The Tailgate Society

What happens out in the lots, stays out in the lots.

Mamas, don’t let your babies grow up to be cowboys on the Yellowstone

Mamas, don’t let your babies grow up to be cowboys on the Yellowstone

Yellowstone could have been a great contribution to undoing some of harmful mythos of the west in popular media. Instead, the whole clean jeans, new boots, and a puffy vest aesthetic is out in force, and as any westerner will tell you, it’s only rich guys and Californians that ever look like that. Kinda like how all teenage girls in movies turn hot when you take the glasses off and make em totter around in a pair of heels. Yellowstone is fashion porn for white men – dually pickups and beaver felt hats in the mountains are a masculine version of stepping out of a limousine in a designer gown onto the red carpet.

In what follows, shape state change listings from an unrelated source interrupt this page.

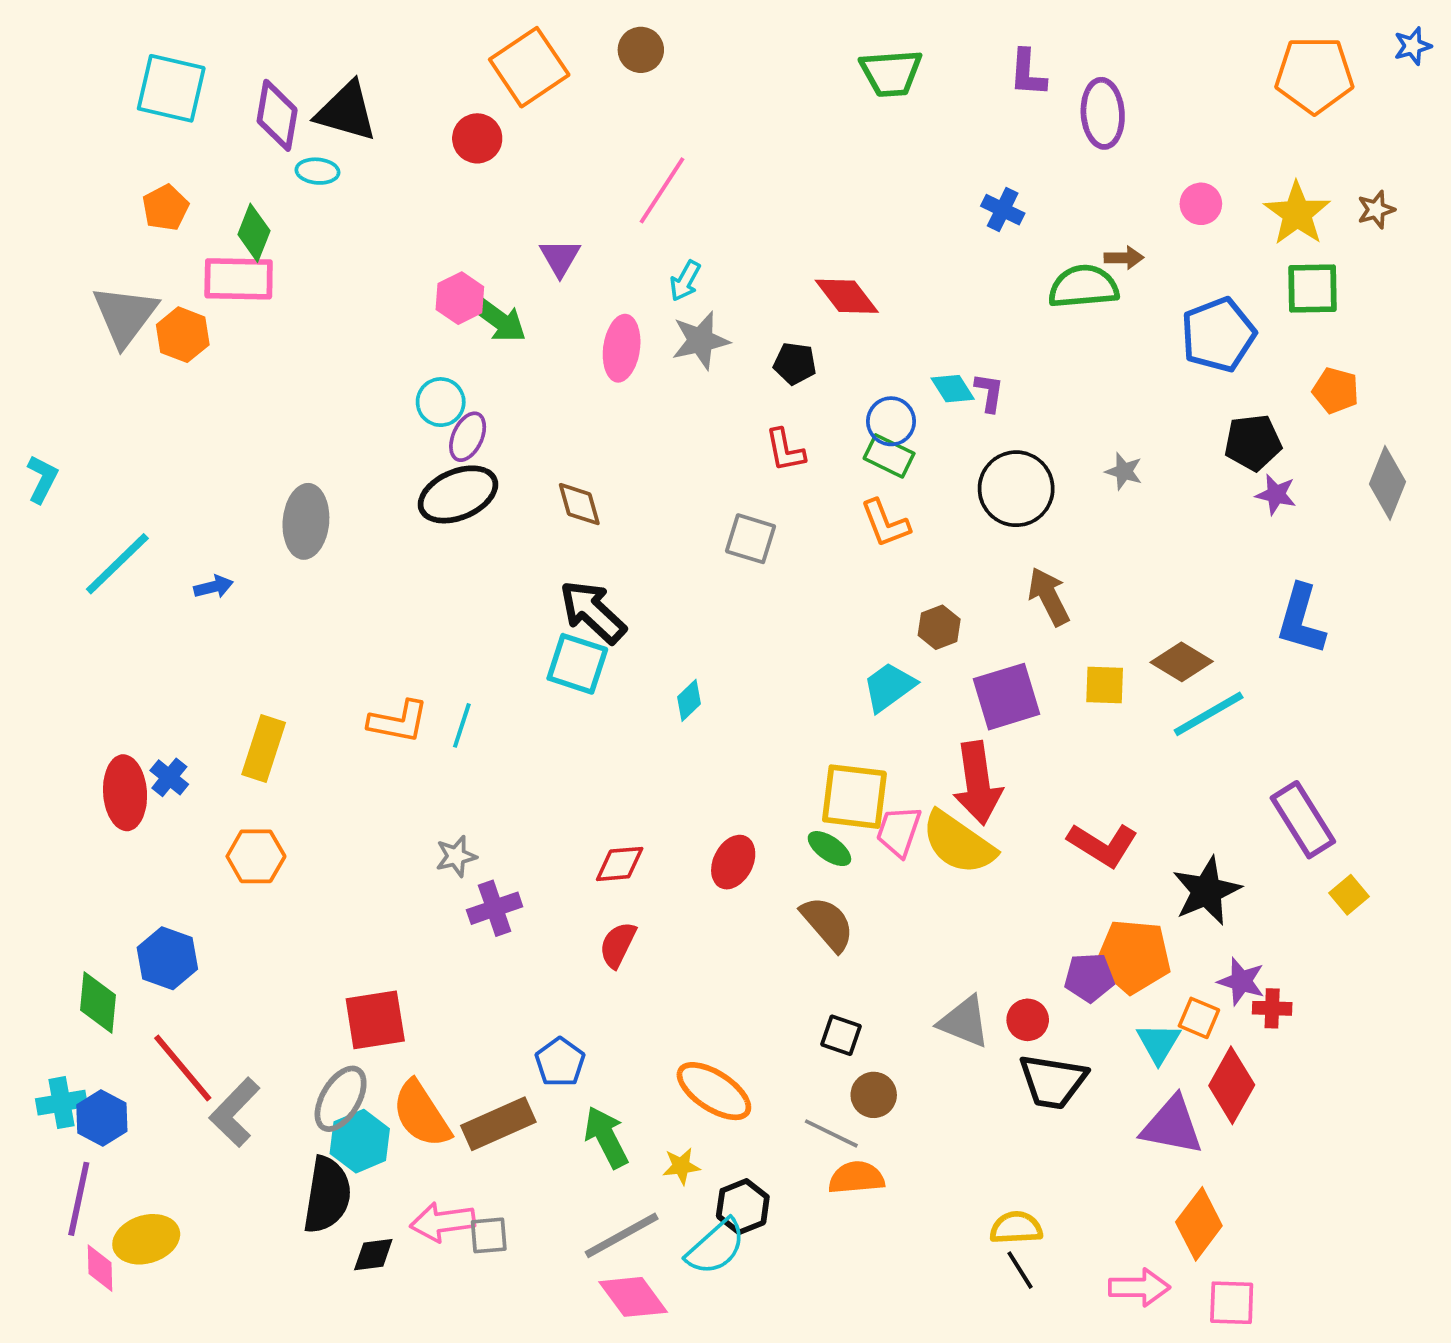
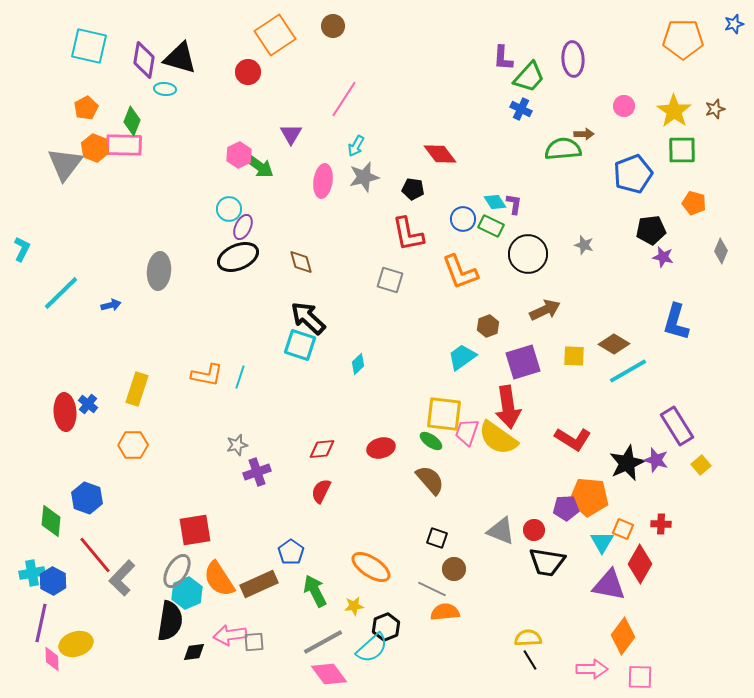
green trapezoid: (891, 73) -> (529, 77), moved, turned -44
purple L-shape: (1028, 73) -> (503, 58), moved
orange hexagon: (183, 335) -> (95, 148), moved
red L-shape: (785, 450) -> (408, 234), size x1.5
green rectangle: (889, 456) -> (491, 226), moved
gray diamond: (1388, 483) -> (721, 251), size x0.7
orange L-shape: (885, 523) -> (460, 272), size x1.4
brown arrow: (1049, 596) -> (545, 310), turned 92
red ellipse: (733, 862) -> (381, 448), turned 48
purple star: (1241, 981) -> (656, 460), moved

The show tries hard to subvert the traditional story of the cowboy as the hero and the natives as the bad guys, and has successfully built an anti-hero story line for Costner’s character, John Dutton, as well as his children. Beth is the edgy addict with a gaze of steel and a heart of gold, Jamie is the overachiever who just wants Daddy to love him, Kayce is trying to stay gone after getting out once, and Lee just wants to run some cows, man. Kayce’s wife, Monica, is a justice aware, deep character, but seems to be treated like nearly any other female character in prime time that shows any level of awareness of how fucked everyone else is, and will surely suffer for her insolence.

Waking up to a sun rising over the mountains that surround a ranch is a fairly unique lifestyle. Sure, it’s also a dream for a wide swath of people – usually affluent, white, and from somewhere population dense. The show is shot beautifully and makes the heart ache for an America that not many really ever get to experience. Well, at least until a character opens their mouths. Costner plays the same character he always plays. He’s the squinty reformed bad boy with a true love for being outside in a show full of squinty bad boys with a true love for being outside. The family meddles in politics and other people’s business ventures, ride the line between moral and immoral depending on who you are rooting for.

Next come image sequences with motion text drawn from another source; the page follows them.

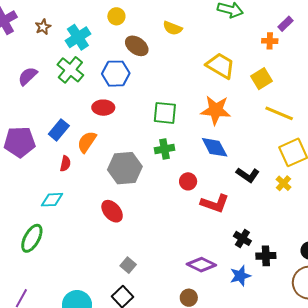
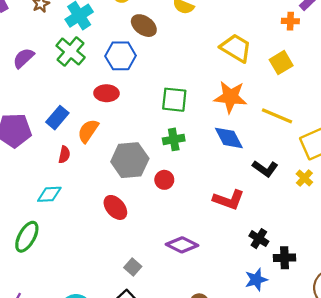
yellow line: (279, 113) -> (277, 116), moved
red circle: (188, 181) -> (164, 180), moved
purple diamond: (201, 265) -> (182, 245), moved

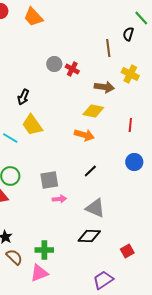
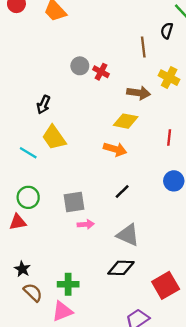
red square: (127, 251) -> (166, 285), size x1.6

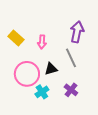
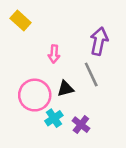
yellow rectangle: (16, 38) -> (21, 21), moved
purple cross: (71, 90) -> (81, 125), moved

The Californians are shown as interlopers, out to trash the pristine landscape with golf courses and strip malls. The tribal leaders are identified as greedy and combative. The show is quite clear in its insistence that everyone is just out to protect their own, which softens some of those grating narratives, but it feels like some wider perspective would not be remiss, especially in a show that clocks in at an hour an episode. The projection is very “this is our multifaceted, culturally correct cast!” but some things remain frustratingly the same. Sexual assault is used as a plot device. Women speaking to each other about something other than sex or a man is quite rare. (Shout out for having a woman governor tho!) Violence and drug abuse are as routine in the Dutton family as coffee to nurse a hangover and gathering cows in the spring and fall.

The riding scenes are passable, but not great. The production quality makes up for that. The dramatic scenes are appropriately dramatic for basic cable, there’s nude scenes where the ranch hand bangs his bosses daughter and drone scenes of mountain ranges, both are equally pornographic. The acting quality is fine. It’s not Mad Men but its also not trash.

The interaction between the local tribe, the Californian investors, and the Duttons is complex, but feels clumsily handled at times. Specifically, the perceived ineptitude of Tribal Police is a trope that the show could have benefitted from not exploring. Every character has a bit of good and evil, except the good, smart native girl who shares the innocence of a child somehow, while bearing the child of the baddest of the bad boy Duttons at the same time. Sometimes, it would just be nice to hear a different story.

With their world collapsing around them, power condensing, land being chipped away at, the restless ghosts of the past haunting everyone trying to move forward and new threats around every turn, it seems like the Dutton legacy is going to be chewed up in legal fees and subdivided like the legacies of so many families who colonized the west. But, remember, this is TV. Nothing rides harder for the brand than a trope.